漁業生産については、都市近郊が有利ではあるが、地域の雇用を促進するために本社は伊方町に置いている。
 工場の目の前が漁場という環境を生かし、水揚げしてから15分後には工場の生産ラインに乗せ、1時間後には冷凍した状態にしておくという、量よりも鮮度優先の生産を行っている。太陽光発電やデマンド監視装置を利用し、環境にやさしい生産を心がけている。
 新たな取組として、今年春より、しらす養殖を、また、ワカメやアカモクなどの海藻の養殖も行ってる。
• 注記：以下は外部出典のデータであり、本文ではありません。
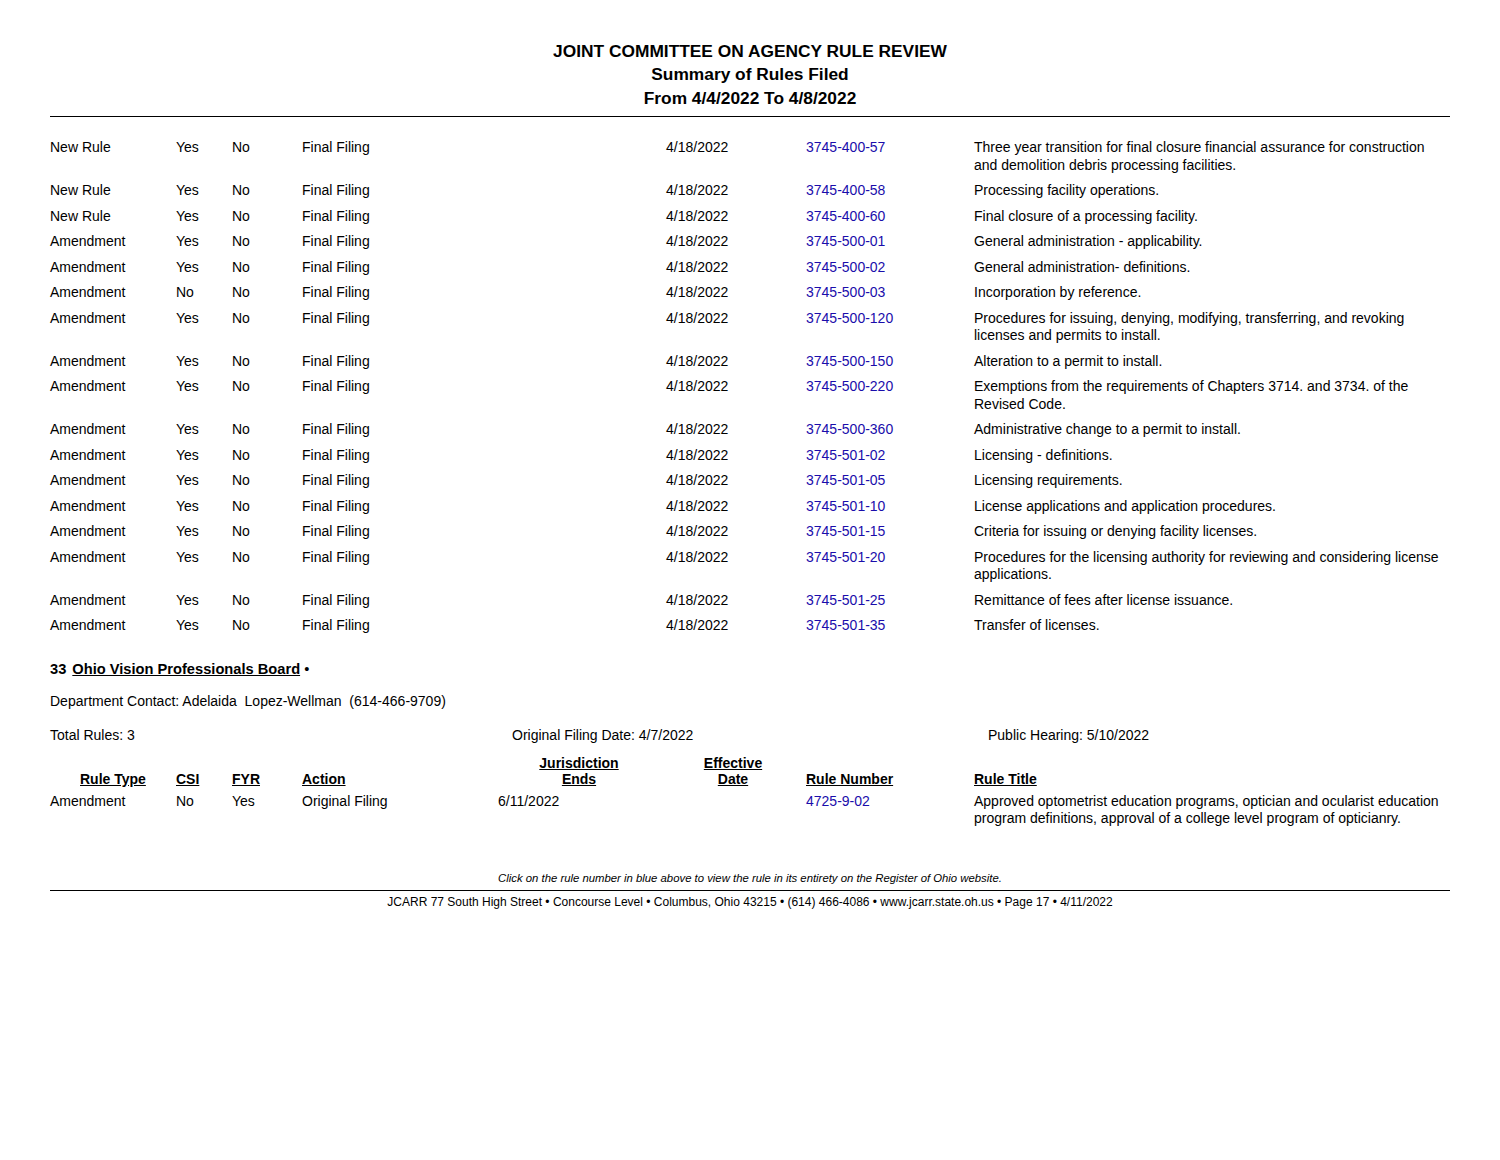JOINT COMMITTEE ON AGENCY RULE REVIEW
Summary of Rules Filed
From 4/4/2022 To 4/8/2022
| New Rule | Yes | No | Final Filing | | 4/18/2022 | 3745-400-57 | Three year transition for final closure financial assurance for construction and demolition debris processing facilities. |
| New Rule | Yes | No | Final Filing | | 4/18/2022 | 3745-400-58 | Processing facility operations. |
| New Rule | Yes | No | Final Filing | | 4/18/2022 | 3745-400-60 | Final closure of a processing facility. |
| Amendment | Yes | No | Final Filing | | 4/18/2022 | 3745-500-01 | General administration - applicability. |
| Amendment | Yes | No | Final Filing | | 4/18/2022 | 3745-500-02 | General administration- definitions. |
| Amendment | No | No | Final Filing | | 4/18/2022 | 3745-500-03 | Incorporation by reference. |
| Amendment | Yes | No | Final Filing | | 4/18/2022 | 3745-500-120 | Procedures for issuing, denying, modifying, transferring, and revoking licenses and permits to install. |
| Amendment | Yes | No | Final Filing | | 4/18/2022 | 3745-500-150 | Alteration to a permit to install. |
| Amendment | Yes | No | Final Filing | | 4/18/2022 | 3745-500-220 | Exemptions from the requirements of Chapters 3714. and 3734. of the Revised Code. |
| Amendment | Yes | No | Final Filing | | 4/18/2022 | 3745-500-360 | Administrative change to a permit to install. |
| Amendment | Yes | No | Final Filing | | 4/18/2022 | 3745-501-02 | Licensing - definitions. |
| Amendment | Yes | No | Final Filing | | 4/18/2022 | 3745-501-05 | Licensing requirements. |
| Amendment | Yes | No | Final Filing | | 4/18/2022 | 3745-501-10 | License applications and application procedures. |
| Amendment | Yes | No | Final Filing | | 4/18/2022 | 3745-501-15 | Criteria for issuing or denying facility licenses. |
| Amendment | Yes | No | Final Filing | | 4/18/2022 | 3745-501-20 | Procedures for the licensing authority for reviewing and considering license applications. |
| Amendment | Yes | No | Final Filing | | 4/18/2022 | 3745-501-25 | Remittance of fees after license issuance. |
| Amendment | Yes | No | Final Filing | | 4/18/2022 | 3745-501-35 | Transfer of licenses. |
33 Ohio Vision Professionals Board •
Department Contact: Adelaida Lopez-Wellman (614-466-9709)
| Total Rules: 3 | Original Filing Date: 4/7/2022 | Public Hearing: 5/10/2022 |
| Rule Type | CSI | FYR | Action | Jurisdiction Ends | Effective Date | Rule Number | Rule Title |
| Amendment | No | Yes | Original Filing | 6/11/2022 | | 4725-9-02 | Approved optometrist education programs, optician and ocularist education program definitions, approval of a college level program of opticianry. |
Click on the rule number in blue above to view the rule in its entirety on the Register of Ohio website.
JCARR 77 South High Street • Concourse Level • Columbus, Ohio 43215 • (614) 466-4086 • www.jcarr.state.oh.us • Page 17 • 4/11/2022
 環境教育活動については、工場見学や、しらすと一緒に網に入ってくるイカ、タコ、タツノオトシゴなどの海の生き物について学習する「しらすモンスター教室」の開催、地引き網や漁の体験を行っている。「食」を通じ、命の大切さを伝えることに重点を置いている。また、海岸清掃や植林活動など、地域を巻き込んだ取組も行っている。
(2) 工場見学
 水揚げされてから加工し、冷凍されるまでの生産過程を見学した。
水揚げされたしらすは、すぐに全自動窯に入れられ、讃岐の天日塩のみでボイルされる。その後、雑菌を増やさないように直ちに冷却する。製品の最終チェックは人の手で徹底して行われており、石や貝殻、異物はないか厳しく点検されていた。
 
   


2 伊方風力発電所(二見風の丘パーク)
 当日は、伊方町役場産業振興課の方に風力発電所の概要を説明していただいた。間近に見える風車を眺めながら、風力発電の研修を深めることができた。
(1) 風車導入の背景
 佐田岬半島は、年間を通じて風が強く、農業や漁業を基幹産業とするこの地域では、厄介者とされていた。が、この風を利用して地域振興を図ろうと旧瀬戸町が瀬戸農業公園に実用型風車を設置し、公園内の施設の電力源として利用すると共に、観光客の誘導素材として活用したのが始まりである。その後、それぞれの町で(伊方町・瀬戸町・三崎町)風力発電計画を進め、現在に至っている。
(2) 現況
 現在、58基の風車が佐田岬半島の尾根沿いに並んで稼働している。風力発電所の周辺には、風車公園を整備し、自然エネルギーの体験学習や誘客素材として活用している。また、二見での年間発電量は446kWhで、一般家庭の年間使用電力に換算すると、
約1050世帯になる。この電力は、売電している。
 今後の課題として、運転中のトラブル対策への迅速化や騒音防止対策などがある。